(Drawing change detection data)
----------

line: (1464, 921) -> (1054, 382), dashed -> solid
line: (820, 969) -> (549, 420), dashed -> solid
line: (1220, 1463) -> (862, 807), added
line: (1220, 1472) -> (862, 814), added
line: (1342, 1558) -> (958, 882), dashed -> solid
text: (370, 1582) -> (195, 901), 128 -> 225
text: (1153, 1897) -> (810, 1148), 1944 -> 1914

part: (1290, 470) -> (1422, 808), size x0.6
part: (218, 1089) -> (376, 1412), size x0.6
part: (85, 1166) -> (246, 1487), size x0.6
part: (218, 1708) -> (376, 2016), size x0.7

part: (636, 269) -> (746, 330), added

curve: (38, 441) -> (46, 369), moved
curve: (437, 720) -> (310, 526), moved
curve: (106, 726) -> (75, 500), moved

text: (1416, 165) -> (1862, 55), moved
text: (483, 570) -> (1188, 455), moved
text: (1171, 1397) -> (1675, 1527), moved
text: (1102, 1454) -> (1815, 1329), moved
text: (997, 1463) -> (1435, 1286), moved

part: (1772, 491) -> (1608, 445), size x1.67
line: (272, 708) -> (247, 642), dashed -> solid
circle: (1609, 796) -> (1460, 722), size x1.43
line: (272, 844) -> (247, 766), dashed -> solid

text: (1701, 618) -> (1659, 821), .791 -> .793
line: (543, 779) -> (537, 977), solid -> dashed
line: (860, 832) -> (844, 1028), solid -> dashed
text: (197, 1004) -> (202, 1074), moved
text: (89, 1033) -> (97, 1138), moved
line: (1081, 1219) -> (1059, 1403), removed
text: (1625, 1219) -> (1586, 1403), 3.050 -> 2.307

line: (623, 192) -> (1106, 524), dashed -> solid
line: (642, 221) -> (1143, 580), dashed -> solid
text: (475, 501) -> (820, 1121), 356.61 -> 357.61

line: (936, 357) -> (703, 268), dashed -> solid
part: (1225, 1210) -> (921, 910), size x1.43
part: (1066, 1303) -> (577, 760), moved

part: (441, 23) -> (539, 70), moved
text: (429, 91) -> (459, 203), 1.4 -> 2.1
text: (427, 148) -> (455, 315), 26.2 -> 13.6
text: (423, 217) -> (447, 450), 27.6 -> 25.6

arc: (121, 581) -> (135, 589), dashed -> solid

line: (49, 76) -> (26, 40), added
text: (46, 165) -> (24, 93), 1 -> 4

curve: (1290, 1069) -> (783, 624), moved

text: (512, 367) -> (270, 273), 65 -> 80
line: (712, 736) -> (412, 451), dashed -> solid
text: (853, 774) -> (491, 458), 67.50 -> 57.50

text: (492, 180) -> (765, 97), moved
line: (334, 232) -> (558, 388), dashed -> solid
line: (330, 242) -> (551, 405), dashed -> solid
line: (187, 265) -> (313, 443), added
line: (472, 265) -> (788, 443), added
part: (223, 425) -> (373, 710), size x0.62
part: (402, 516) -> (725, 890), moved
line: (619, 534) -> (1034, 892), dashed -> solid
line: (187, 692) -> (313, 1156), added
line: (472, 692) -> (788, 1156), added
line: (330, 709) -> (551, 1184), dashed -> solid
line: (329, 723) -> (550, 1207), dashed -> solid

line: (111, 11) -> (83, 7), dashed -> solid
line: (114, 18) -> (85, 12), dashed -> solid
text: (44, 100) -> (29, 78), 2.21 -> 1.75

----------

* Activity *
Transcribe the lines from the first line of the records through the line that contains "text: (1701, 618)", both included, and add nothing else.

* Task result *
line: (1464, 921) -> (1054, 382), dashed -> solid
line: (820, 969) -> (549, 420), dashed -> solid
line: (1220, 1463) -> (862, 807), added
line: (1220, 1472) -> (862, 814), added
line: (1342, 1558) -> (958, 882), dashed -> solid
text: (370, 1582) -> (195, 901), 128 -> 225
text: (1153, 1897) -> (810, 1148), 1944 -> 1914

part: (1290, 470) -> (1422, 808), size x0.6
part: (218, 1089) -> (376, 1412), size x0.6
part: (85, 1166) -> (246, 1487), size x0.6
part: (218, 1708) -> (376, 2016), size x0.7

part: (636, 269) -> (746, 330), added

curve: (38, 441) -> (46, 369), moved
curve: (437, 720) -> (310, 526), moved
curve: (106, 726) -> (75, 500), moved

text: (1416, 165) -> (1862, 55), moved
text: (483, 570) -> (1188, 455), moved
text: (1171, 1397) -> (1675, 1527), moved
text: (1102, 1454) -> (1815, 1329), moved
text: (997, 1463) -> (1435, 1286), moved

part: (1772, 491) -> (1608, 445), size x1.67
line: (272, 708) -> (247, 642), dashed -> solid
circle: (1609, 796) -> (1460, 722), size x1.43
line: (272, 844) -> (247, 766), dashed -> solid

text: (1701, 618) -> (1659, 821), .791 -> .793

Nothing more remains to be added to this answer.